If you take a close look at the sorry state of crime and justice in America three interwoven themes quickly become apparent. First, there are far too many people in prison or otherwise impacted by the reach of the criminal justice system. In America today, 2.3 million people are in jail or prison. The figure rises to six million if you count everyone in prison, on probation or out on parole. The vast majority of these people committed non-violent crimes. Over a quarter of our nation’s population — 65 million of us — have a criminal record.
Second, the societal costs of incarceration are staggering. Not just for the people who are incarcerated or their families, of course, but for the rest of us. The Center on Budget and Policy Priorities came out this week with a new report that reveals that 48 of the 50 states are “spending less per student on higher education than they did prior to the recession.” In Oregon, we learned last week, the state spends “about $64,000 per prisoner per year, while investing about $6,600 per university student.” And Oregon is not alone. As Pat Robertson noted last year, California also spends more on prisons than students. So do lawmakers in many other states.
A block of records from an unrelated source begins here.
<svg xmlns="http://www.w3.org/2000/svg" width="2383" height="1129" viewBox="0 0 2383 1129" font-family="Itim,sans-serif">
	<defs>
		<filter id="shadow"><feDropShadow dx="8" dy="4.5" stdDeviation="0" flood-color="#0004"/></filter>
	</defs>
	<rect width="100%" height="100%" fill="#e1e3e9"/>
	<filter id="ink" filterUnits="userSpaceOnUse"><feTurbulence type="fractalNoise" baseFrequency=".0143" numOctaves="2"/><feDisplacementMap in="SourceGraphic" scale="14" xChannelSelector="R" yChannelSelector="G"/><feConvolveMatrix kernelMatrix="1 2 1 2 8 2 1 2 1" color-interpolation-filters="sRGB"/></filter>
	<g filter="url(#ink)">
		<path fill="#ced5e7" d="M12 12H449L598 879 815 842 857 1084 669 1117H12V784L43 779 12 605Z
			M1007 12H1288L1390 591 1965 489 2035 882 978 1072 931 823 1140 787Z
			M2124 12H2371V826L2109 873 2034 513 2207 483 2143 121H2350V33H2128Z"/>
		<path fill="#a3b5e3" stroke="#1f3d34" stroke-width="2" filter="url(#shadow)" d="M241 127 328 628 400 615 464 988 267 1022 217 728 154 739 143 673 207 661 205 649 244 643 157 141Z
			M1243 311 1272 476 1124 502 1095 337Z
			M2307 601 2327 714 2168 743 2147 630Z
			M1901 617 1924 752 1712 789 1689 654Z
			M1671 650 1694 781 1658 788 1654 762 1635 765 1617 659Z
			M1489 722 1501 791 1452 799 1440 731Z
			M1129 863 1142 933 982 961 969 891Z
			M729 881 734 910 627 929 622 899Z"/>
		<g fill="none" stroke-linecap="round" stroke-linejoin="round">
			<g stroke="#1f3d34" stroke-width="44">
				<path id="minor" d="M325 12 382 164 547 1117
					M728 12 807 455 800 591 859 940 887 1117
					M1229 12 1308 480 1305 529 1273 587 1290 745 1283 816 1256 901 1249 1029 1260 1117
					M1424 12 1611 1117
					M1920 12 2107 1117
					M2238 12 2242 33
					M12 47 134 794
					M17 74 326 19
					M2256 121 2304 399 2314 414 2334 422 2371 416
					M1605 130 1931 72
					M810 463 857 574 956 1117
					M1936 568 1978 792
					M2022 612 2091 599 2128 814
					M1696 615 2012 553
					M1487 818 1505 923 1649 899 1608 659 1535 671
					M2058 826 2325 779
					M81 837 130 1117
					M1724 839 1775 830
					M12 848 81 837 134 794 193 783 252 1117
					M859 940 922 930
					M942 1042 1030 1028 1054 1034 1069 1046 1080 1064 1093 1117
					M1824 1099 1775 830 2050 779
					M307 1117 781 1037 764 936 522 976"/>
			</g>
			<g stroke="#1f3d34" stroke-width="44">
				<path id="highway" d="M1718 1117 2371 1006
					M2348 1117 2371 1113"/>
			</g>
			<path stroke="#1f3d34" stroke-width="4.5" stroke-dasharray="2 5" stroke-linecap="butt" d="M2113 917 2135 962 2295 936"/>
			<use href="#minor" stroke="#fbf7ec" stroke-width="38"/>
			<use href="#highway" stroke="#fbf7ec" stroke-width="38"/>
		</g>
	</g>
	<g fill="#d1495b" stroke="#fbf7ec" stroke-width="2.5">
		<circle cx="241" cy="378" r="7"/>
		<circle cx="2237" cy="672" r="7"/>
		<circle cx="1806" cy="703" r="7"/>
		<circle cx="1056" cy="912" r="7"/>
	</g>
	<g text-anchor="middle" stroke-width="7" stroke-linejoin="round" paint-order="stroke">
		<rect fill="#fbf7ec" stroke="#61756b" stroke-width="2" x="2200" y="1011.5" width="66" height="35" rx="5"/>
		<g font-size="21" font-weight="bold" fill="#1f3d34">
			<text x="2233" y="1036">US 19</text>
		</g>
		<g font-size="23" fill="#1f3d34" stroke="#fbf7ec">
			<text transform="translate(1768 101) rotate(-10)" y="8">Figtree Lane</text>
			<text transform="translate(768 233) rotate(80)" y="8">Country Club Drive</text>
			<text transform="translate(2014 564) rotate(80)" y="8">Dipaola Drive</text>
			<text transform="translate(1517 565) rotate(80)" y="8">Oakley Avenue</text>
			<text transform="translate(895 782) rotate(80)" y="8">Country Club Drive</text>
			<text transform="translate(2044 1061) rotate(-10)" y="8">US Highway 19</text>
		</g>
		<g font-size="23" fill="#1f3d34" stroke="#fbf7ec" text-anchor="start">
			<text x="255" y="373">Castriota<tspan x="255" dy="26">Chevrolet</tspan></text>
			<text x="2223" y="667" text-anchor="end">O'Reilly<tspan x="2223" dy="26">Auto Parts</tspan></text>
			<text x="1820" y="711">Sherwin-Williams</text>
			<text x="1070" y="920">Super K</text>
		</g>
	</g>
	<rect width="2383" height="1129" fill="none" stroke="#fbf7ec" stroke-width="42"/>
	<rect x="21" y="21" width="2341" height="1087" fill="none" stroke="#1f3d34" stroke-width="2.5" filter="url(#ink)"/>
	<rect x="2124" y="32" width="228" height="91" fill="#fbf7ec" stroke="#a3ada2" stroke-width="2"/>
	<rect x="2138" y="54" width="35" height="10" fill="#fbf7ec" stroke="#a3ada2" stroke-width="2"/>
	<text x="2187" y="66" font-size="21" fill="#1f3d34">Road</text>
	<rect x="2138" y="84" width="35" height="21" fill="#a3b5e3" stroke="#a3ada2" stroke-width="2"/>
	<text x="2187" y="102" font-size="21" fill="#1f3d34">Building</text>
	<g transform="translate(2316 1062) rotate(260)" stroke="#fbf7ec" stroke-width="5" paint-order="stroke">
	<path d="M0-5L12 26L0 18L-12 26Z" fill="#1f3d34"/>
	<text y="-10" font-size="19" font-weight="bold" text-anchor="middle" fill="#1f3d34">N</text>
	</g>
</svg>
Third, in far too many cases, we are mistreating our nation’s prisoners. I’ve written extensively at The Atlantic about shocking allegations of abuse and neglect of mentally ill federal inmates at ADX-Florence, the “Supermax” prison in Colorado. Last week, in Pennsylvania, disability advocates filed a lawsuit against Pennsylvania corrections officers, alleging that the state’s solitary confinement policies violate the rights of mentally ill prisoners. In California, meanwhile, a noted psychiatrist concluded that state prison officials aren’t doing enough to prevent inmate suicide. “This is a perfect example of deliberate indifference, said an attorney for an inmate who sued for help.
None of this is acceptable in a civilized nation. But virtually all of it is fixable if the nation’s political leaders exercise the will to do so. The problem of the mass incarceration of America didn’t start with a single event and it won’t end with one. There will have to be incremental reform, a gradual tilting of popular momentum toward the notion that what we’ve been doing for decades — throwing each other into prison for drug crimes — isn’t working, on any level. And, even in just the past ten days or so, there are strong signs that this is happening. I mean, the topic even made the cover of Harvard Magazine.
Too many prisoners. The federal prison budget alone has grown by nearly $2 billion in just the last five years. On Capitol Hill last week, Senators Pat Leahy (D-Vt.) and Rand Paul (R-Ky) introduced legislation that would give federal judges more discretion to avoid mandatory maximum sentences. “This bill is necessary to combat the explosion of new federal criminal laws,” Sen. Paul said, “many of which carry new mandatory minimum penalties.” Of course, the more direct solution to this problem would be to repeal or revise some of those draconian laws. And in my view the measure itself could be even better if it gave judges even more discretion. But this measure, if it passes, will ultimately result in fewer federal inmates and that’s a good thing.
The costs to society. You need only to watch Eugene Jarecki’s heartbreaking documentary, The House I Live In, to comprehend the scope and dimensions of the human toll behind these prison statistics. But there is movement. Earlier this week in West Virginia, for example, a bill that offers “community corrections options” for nonviolent offenders is moving its way toward passage. The Maryland Senate voted to decriminalize the possession of small amounts of marijuana. And then there is the New York model. “[S]ending few people into the justice system reduced mass incarceration in the entire state,” concluded James Austin and Michael Jacobson in a detailed study published earlier this year by the Vera Institute, JFA Institute and the Brennan Center.
The way we treat our prisoners. There are new signs of hope here, too. In California, a federal judge last week refused to dismiss a lawsuit challenging the state’s use of long-term solitary confinement. Officials there will have to answer substantively to the allegations made against them. In Florida, which “imprisons more youth under the age of 18 in adult prisons than any other state in the country” according to the ACLU, lawmakers were pondering a bill that would limit the use of solitary confinement upon juveniles. And in New Mexico, a man held for 22 months in solitary confinement in a county jail recently settled his lawsuit with the state for $15.5 million.
Just imagine how much cheaper it would have been for state officials in New Mexico to treat the inmate humanely to begin with. Texas alone has paid nearly $61 million in settlement costs to exonerees since 1923. And just think how all that money currently spent buttressing the private prison industry—$5.1 billion for immigration detention alone, says this piece from last summer — would help ensure that more students went to and graduated from college? The out-of-pocket costs of the incarceration of America are enormous. The opportunity costs for those millions upon millions impacted by the system — is simply too much to calculate.